Here are ten facts about the state of the economy:


1) Even as growth falters, the rupee has been hitting all-time lows against the dollar, the government is struggling with bloated fiscal and current account deficits and inflation has remained stubbornly high, giving policymakers less room to manoeuvre. Gross domestic product in India is now expected to grow 6.3 percent during the fiscal year 2012/2013 and by 7.0 percent next fiscal, down from 7.1 percent and 8.0 percent, respectively, expected in the last survey in April.


2) Growth of 6.3 percent would be slackest pace of expansion for Asia's third-largest economy since 2002-2003, when it grew 4.0 percent. Growth predictions for India have now been slashed in six consecutive quarterly polls. All of the 17 analysts who contributed to this survey and the last downgraded their growth forecasts for this fiscal year and next.


3) The International Monetary Fund also sharply downgraded growth estimates for India to 6.1 percent this fiscal year and 6.5 percent in the next.


4) India's weakening outlook, along with softening in China, means any global recovery from the present economic slump will not be driven strongly by these two emerging economies - unlike after the financial crisis of 2008 when they saw nearly double-digit growth rates. "Immediately after the global financial crisis India grew very rapidly but that recovery was to a very large extent propelled by domestic stimulus, both monetary and fiscal," said Leif Eskesen, economist at HSBC.


5) The Reserve Bank of India hiked interest rates from 5.00 percent in early 2010 to 8.50 percent by the end of 2011 as it tried in vain to bring down racing inflation, slowly denting domestic demand.

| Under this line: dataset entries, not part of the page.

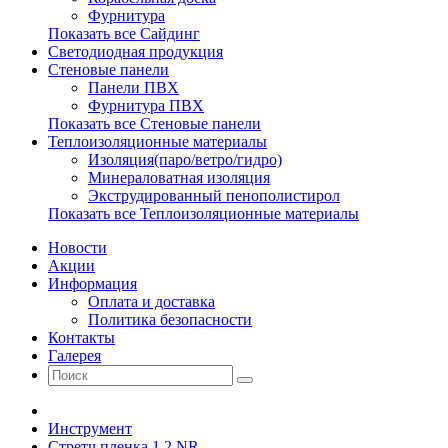
Фурнитура
Показать все Сайдинг
Светодиодная продукция
Стеновые панели
Панели ПВХ
Фурнитура ПВХ
Показать все Стеновые панели
Теплоизоляционные материалы
Изоляция(паро/ветро/гидро)
Минераловатная изоляция
Экструдированный пенополистирол
Показать все Теплоизоляционные материалы
Новости
Акции
Информация
Оплата и доставка
Политика безопасности
Контакты
Галерея
Инструмент
Стретч пленка 1,2 NR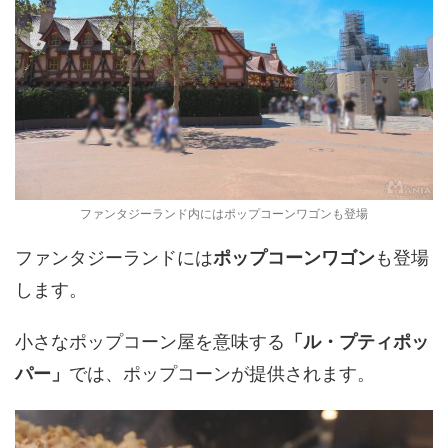
ファンタジーランド内にはポップコーンワゴンも登場
ファンタジーランドには
ポップコーンワゴン
も登場
します。
小さなポップコーン屋を意味する
「ル・プティポッ
パー」
では、ポップコーンが提供されます。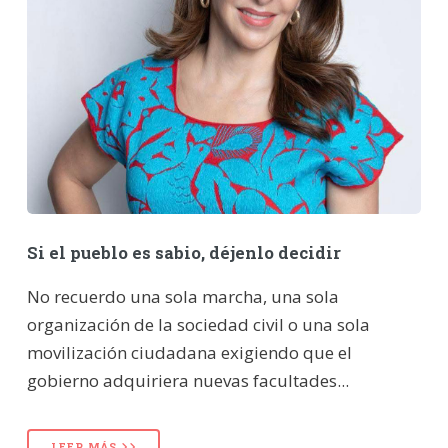
Si el pueblo es sabio, déjenlo decidir
No recuerdo una sola marcha, una sola
organización de la sociedad civil o una sola
movilización ciudadana exigiendo que el
gobierno adquiriera nuevas facultades...
LEER MÁS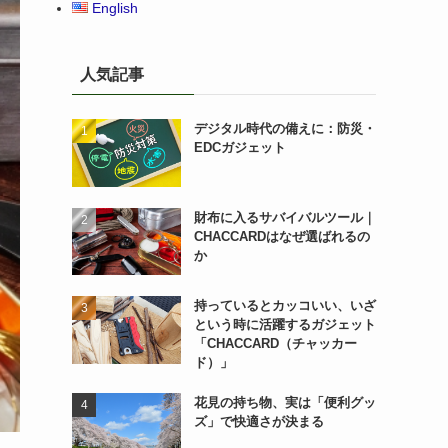
English
人気記事
デジタル時代の備えに：防災・
EDCガジェット
財布に入るサバイバルツール｜
CHACCARDはなぜ選ばれるの
か
持っているとカッコいい、いざ
という時に活躍するガジェット
「CHACCARD（チャッカー
ド）」
花見の持ち物、実は「便利グッ
ズ」で快適さが決まる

6) New Delhi's slow pace of implementing structural reforms to removed supply-side bottlenecks has also weighed on growth. "A gradual pick-up in implementation of structural reforms will provide impetus to growth next year. It will also have a positive spillover effect for domestic and foreign investor sentiment," Eskesen added.

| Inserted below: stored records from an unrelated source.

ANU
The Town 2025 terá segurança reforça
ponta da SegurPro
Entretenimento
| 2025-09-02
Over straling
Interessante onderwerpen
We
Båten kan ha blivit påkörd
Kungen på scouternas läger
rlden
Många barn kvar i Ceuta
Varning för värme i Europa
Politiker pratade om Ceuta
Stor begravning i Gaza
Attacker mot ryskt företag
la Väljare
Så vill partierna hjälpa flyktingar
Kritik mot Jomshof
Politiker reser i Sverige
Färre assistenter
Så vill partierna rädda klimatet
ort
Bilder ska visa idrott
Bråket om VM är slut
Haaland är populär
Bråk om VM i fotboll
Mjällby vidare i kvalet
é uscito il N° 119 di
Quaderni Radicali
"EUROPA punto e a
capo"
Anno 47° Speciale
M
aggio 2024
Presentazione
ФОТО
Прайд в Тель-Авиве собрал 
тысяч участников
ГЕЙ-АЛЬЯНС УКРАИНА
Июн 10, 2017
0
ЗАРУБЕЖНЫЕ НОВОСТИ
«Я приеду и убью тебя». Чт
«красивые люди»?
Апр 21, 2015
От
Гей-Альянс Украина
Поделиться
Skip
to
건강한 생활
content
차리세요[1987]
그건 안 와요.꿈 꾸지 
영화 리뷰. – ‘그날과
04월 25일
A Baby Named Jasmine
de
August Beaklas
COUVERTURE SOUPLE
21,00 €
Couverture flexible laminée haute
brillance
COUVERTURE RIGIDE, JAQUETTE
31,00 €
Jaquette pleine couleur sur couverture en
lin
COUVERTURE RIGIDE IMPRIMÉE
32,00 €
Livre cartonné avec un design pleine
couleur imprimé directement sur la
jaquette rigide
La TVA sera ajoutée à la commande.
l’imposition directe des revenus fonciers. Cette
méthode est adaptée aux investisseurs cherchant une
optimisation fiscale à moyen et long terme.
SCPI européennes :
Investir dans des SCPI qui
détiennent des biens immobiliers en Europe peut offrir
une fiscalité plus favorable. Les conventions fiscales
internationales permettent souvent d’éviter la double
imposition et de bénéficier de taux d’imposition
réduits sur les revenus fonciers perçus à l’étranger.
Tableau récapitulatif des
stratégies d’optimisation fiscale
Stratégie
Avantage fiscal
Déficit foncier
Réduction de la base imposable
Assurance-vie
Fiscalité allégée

7) The central bank stunned financial markets in June by not cutting rates to revive flagging growth. Economists still believe it will have to reduce rates in coming months, though many have postponed the timing of the next move. They now expect the central bank to keep the repo rate unchanged at 8.00 percent this quarter, before cutting it to 7.50 percent between October and December.


8) The RBI's hawkish stance on inflation could mean further delays in rate cuts, especially after it indicated at the June meeting that the burden is on the government to revive growth. It surprised markets by cutting its policy rate in April by a steep 50 basis points, but has shied away since then from doing anything more, mainly because price pressures have remained strong.

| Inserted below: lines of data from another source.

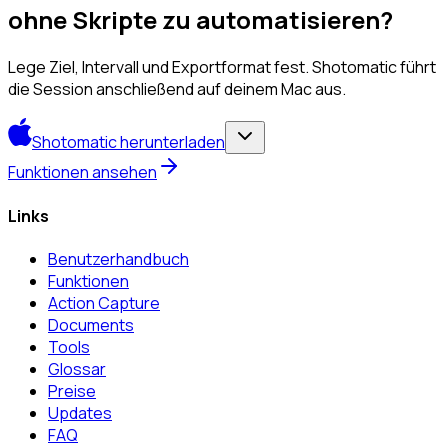
ohne Skripte zu automatisieren?
Lege Ziel, Intervall und Exportformat fest. Shotomatic führt
die Session anschließend auf deinem Mac aus.
Shotomatic herunterladen
Funktionen ansehen
Links
Benutzerhandbuch
Funktionen
Action Capture
Documents
Tools
Glossar
Preise
Updates
FAQ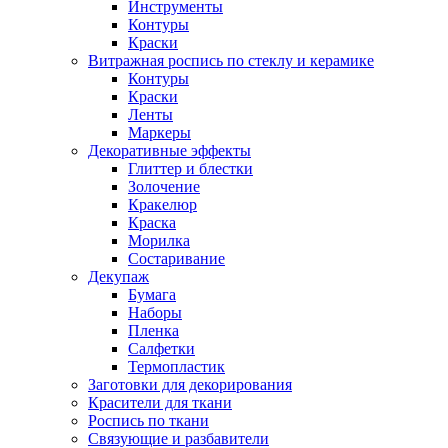
Инструменты
Контуры
Краски
Витражная роспись по стеклу и керамике
Контуры
Краски
Ленты
Маркеры
Декоративные эффекты
Глиттер и блестки
Золочение
Кракелюр
Краска
Морилка
Состаривание
Декупаж
Бумага
Наборы
Пленка
Салфетки
Термопластик
Заготовки для декорирования
Красители для ткани
Роспись по ткани
Связующие и разбавители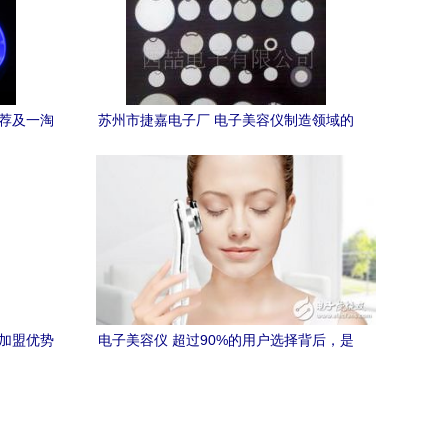
推荐及一淘
苏州市捷嘉电子厂 电子美容仪制造领域的
匠心标杆
、加盟优势
电子美容仪 超过90%的用户选择背后，是
真实效用还是消费热潮？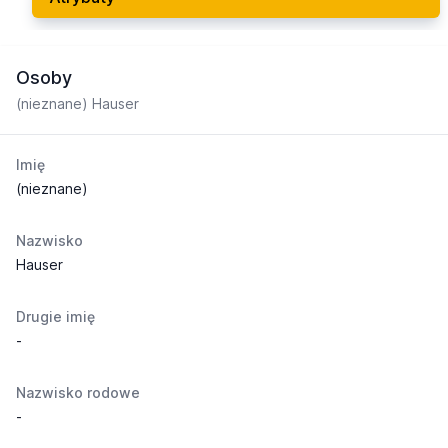
Osoby
(nieznane) Hauser
Imię
(nieznane)
Nazwisko
Hauser
Drugie imię
-
Nazwisko rodowe
-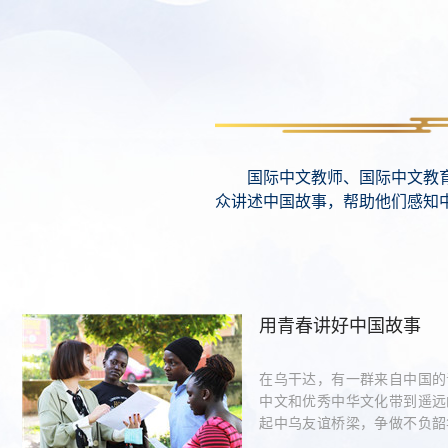
国际中文教师、国际中文教育
众讲述中国故事，帮助他们感知
用青春讲好中国故事
在乌干达，有一群来自中国的
中文和优秀中华文化带到遥远
起中乌友谊桥梁，争做不负韶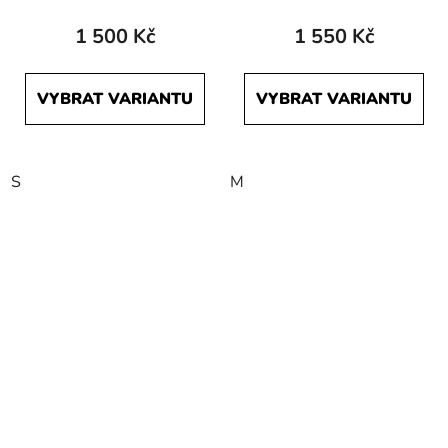
produktu
1 500 Kč
1 550 Kč
je
5,0
VYBRAT VARIANTU
VYBRAT VARIANTU
z
5
hvězdiček.
S
M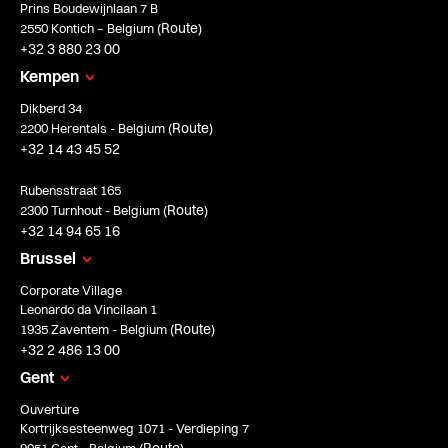
Prins Boudewijnlaan 7 B
Route
2550 Kontich – Belgium (
)
+32 3 880 23 00
Kempen
Dikberd 34
Route
2200 Herentals - Belgium (
)
+32 14 43 45 52
Rubensstraat 165
Route
2300 Turnhout - Belgium (
)
+32 14 94 65 16
Brussel
Corporate Village
Leonardo da Vincilaan 1
Route
1935 Zaventem - Belgium (
)
+32 2 486 13 00
Gent
Ouverture
Kortrijksesteenweg 1071 - Verdieping 7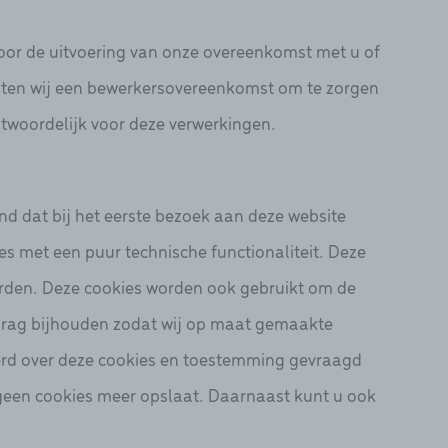
voor de uitvoering van onze overeenkomst met u of
luiten wij een bewerkersovereenkomst om te zorgen
ntwoordelijk voor deze verwerkingen.
nd dat bij het eerste bezoek aan deze website
s met een puur technische functionaliteit. Deze
orden. Deze cookies worden ook gebruikt om de
edrag bijhouden zodat wij op maat gemaakte
eerd over deze cookies en toestemming gevraagd
e geen cookies meer opslaat. Daarnaast kunt u ook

9) The wholesale price index is expected to rise by 7.4 percent in this fiscal year, according to the poll, well above the central bank's commonly perceived comfort level of around 5 percent and up from 7.0 percent seen in the last poll.


10) India needs at least $ 50bn in foreign capital flows to finance the current account deficit that could rise to $ 55bn at the end of the year. India maintains a high current account deficit as it imports more than it exports. While easing oil prices are likely to help, slowing exports are a concern.